Bollettino della Russia che resiste, 10-16 aprile 2023

Notizie e fotografie raccolte e riportate da volontari di Memorial.

Le notizie riportate in questo Digest sono state raccolte е tradotte da volontari di Memorial

Seguito della storia dei Moskalёv

Aleksej Moskalёv, padre della bambina che aveva fatto un disegno contro la guerra, è stato estradato in Russia dalla Bielorussia. In precedenza Moskalёv era evaso dagli arresti domiciliari in Russia e aveva cercato di lasciare il Paese, ma è stato fermato a Minsk. Maša Moskalёva è stata affidata alla madre.

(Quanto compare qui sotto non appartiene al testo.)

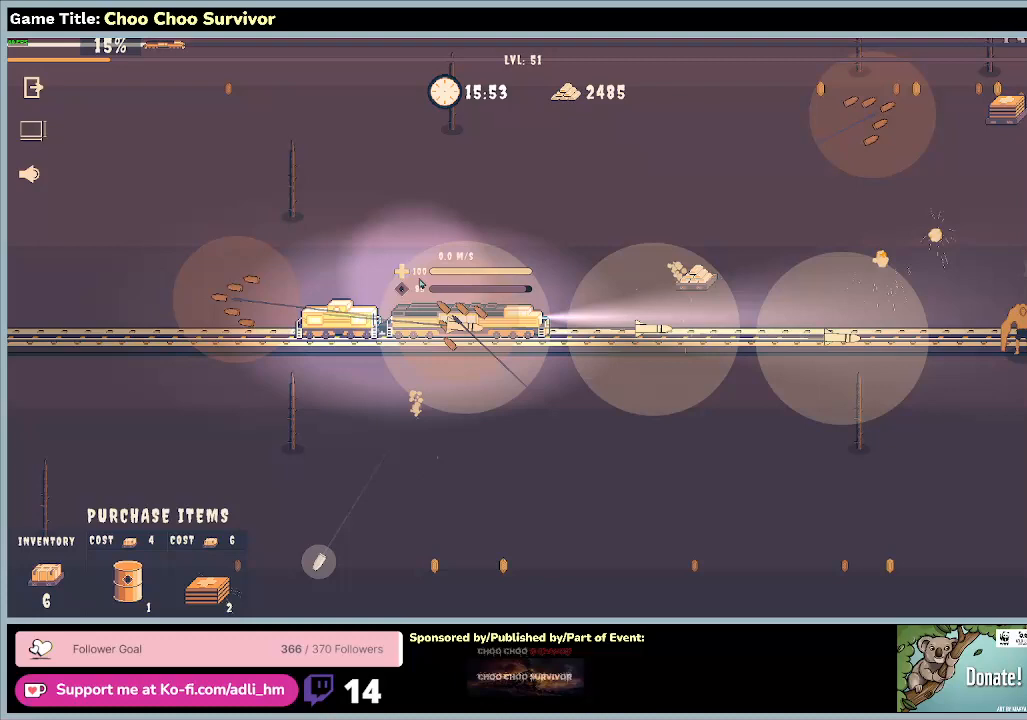
{"keys": [], "mouse": ["left"], "events": [[400, "mouse_left", "down"]]}
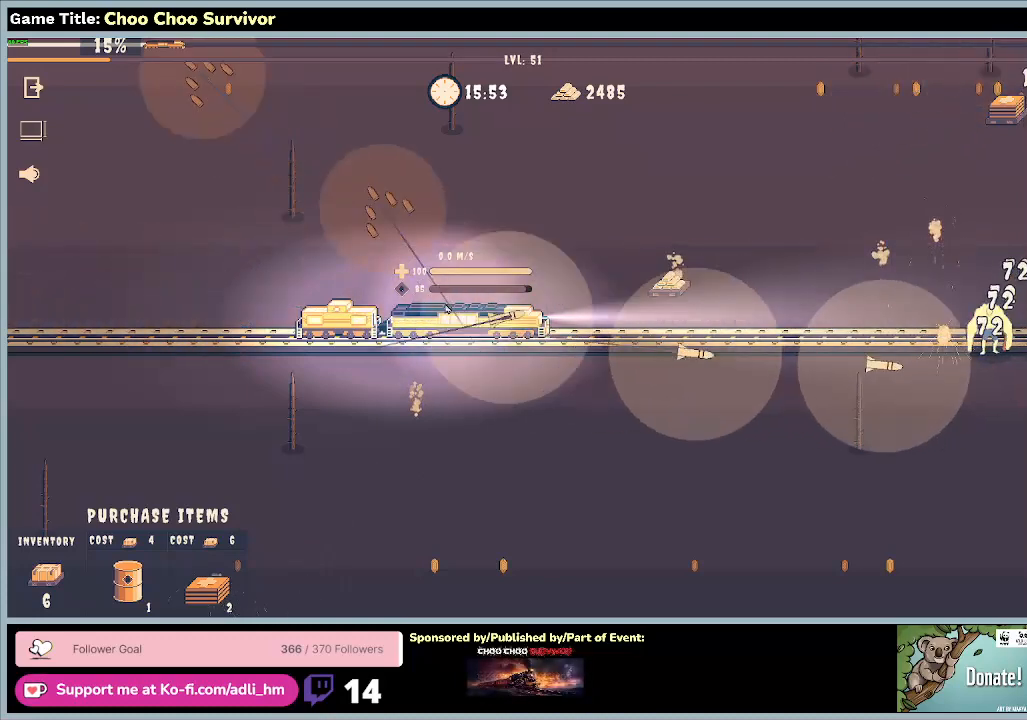
{"keys": [], "mouse": [], "events": [[200, "mouse_left", "up"]]}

Durante un concerto a Mosca, Aleksandr “Čača” Ivanov, cantante della band Naiv, è salito sul palco indossando una maglietta con scritto “Maša Moskalёva” e ha raccontato al pubblico della persecuzione della famiglia della bambina. “Amici… inorridite per ciò che è successo a Maša e alla sua famiglia per un disegno che ha fatto durante una lezione di arte”, ha detto il musicista dal palco. Il pubblico ha risposto applaudendo e scandendo “Fanc*lo la guerra!” .

Incendi di commissariati militari

Aleksej Nuriev e Roman Nasryev, musicisti della città di Bakal (regione di Čeljabinsk), sono stati condannati a 19 anni di carcere. Secondo la versione degli inquirenti, i due avevano gettato alcune Molotov contro una finestra della sede dell’amministrazione cittadina, dove si trovava un ufficio di reclutamento (si veda il Digest precedente).

Adela, studentessa dell’undicesima classe in una scuola di Kazan’, è stata condannata a due anni di libertà vigilata per aver tentato di dare fuoco a un commissariato militare. La ragazza ha spiegato che le sue azioni erano una protesta contro la guerra in Ucraina e la mobilitazione militare.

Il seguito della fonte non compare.